Многие приезжали в надежде, что матери примут их обратно. Иногда я заходила с больными к ним домой, чтобы не возвращаться за ними, когда они получат отказ. Матери всегда оказывались самыми немилосердными, отцы держались в стороне. Многих из этих молодых людей воспитывали пятидесятники, которые ненавидели геев. Церковь имела огромное влияние, и именно она определяла, какое место в жизни прихожан занимает семья. Женщины, вероятно, следовали примеру семьи, в которой ребенок не позволил бы себе совершить столь серьезный проступок. Конечно, решать, кого следует изгнать из семьи, могли и мужчины, но на постоянной основе этим занимались именно женщины. Они знали, что, если пожалеют своих сыновей, потеряют все.
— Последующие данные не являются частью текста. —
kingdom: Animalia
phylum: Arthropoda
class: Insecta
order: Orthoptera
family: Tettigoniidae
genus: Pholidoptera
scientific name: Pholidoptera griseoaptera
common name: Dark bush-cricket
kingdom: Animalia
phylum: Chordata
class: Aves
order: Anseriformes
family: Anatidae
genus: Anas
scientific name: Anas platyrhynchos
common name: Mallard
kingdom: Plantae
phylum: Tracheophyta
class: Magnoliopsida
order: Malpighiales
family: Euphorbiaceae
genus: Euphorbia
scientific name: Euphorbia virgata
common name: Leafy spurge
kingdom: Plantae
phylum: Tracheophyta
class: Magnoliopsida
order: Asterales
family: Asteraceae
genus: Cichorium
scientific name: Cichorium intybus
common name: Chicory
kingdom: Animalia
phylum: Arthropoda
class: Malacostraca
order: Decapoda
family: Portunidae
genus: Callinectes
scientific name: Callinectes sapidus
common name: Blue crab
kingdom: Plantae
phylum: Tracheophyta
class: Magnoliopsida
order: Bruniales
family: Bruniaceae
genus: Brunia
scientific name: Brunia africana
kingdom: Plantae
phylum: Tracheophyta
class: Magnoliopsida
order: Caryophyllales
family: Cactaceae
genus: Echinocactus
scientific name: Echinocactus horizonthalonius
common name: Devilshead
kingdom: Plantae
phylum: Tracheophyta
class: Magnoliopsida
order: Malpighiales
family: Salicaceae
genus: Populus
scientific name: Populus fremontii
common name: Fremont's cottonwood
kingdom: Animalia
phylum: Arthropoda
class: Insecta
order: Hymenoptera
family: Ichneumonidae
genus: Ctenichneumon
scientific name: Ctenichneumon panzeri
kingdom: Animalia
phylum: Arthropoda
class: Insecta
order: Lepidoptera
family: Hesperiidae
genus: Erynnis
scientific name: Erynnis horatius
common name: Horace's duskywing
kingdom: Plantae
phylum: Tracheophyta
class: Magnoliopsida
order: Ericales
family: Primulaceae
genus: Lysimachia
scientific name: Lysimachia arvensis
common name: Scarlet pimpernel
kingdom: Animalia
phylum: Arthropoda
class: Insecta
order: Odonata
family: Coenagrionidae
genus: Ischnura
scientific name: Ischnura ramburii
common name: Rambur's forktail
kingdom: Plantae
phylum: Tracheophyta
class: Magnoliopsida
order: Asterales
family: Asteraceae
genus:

Однажды вечером я сопровождала до дома молодого человека из Маунт-Иды. Дуглас так боялся рассказать обо всем родителям, что сам попросил меня зайти вместе с ним. Худощавый Дуглас дрожал всем телом. Переступив порог дома, я поняла, почему ему так страшно. Его мать была такой же низенькой, как и он, но смотрела на нас свысока. Ее злобное красное лицо было похоже на большой палец, по которому треснули молотком.
Женщина оглядела меня с головы до ног. Дуглас сказал, что хочет поговорить кое о чем очень важном, – тут его затрясло так сильно, что я взяла его за руку и подошла к нему ближе.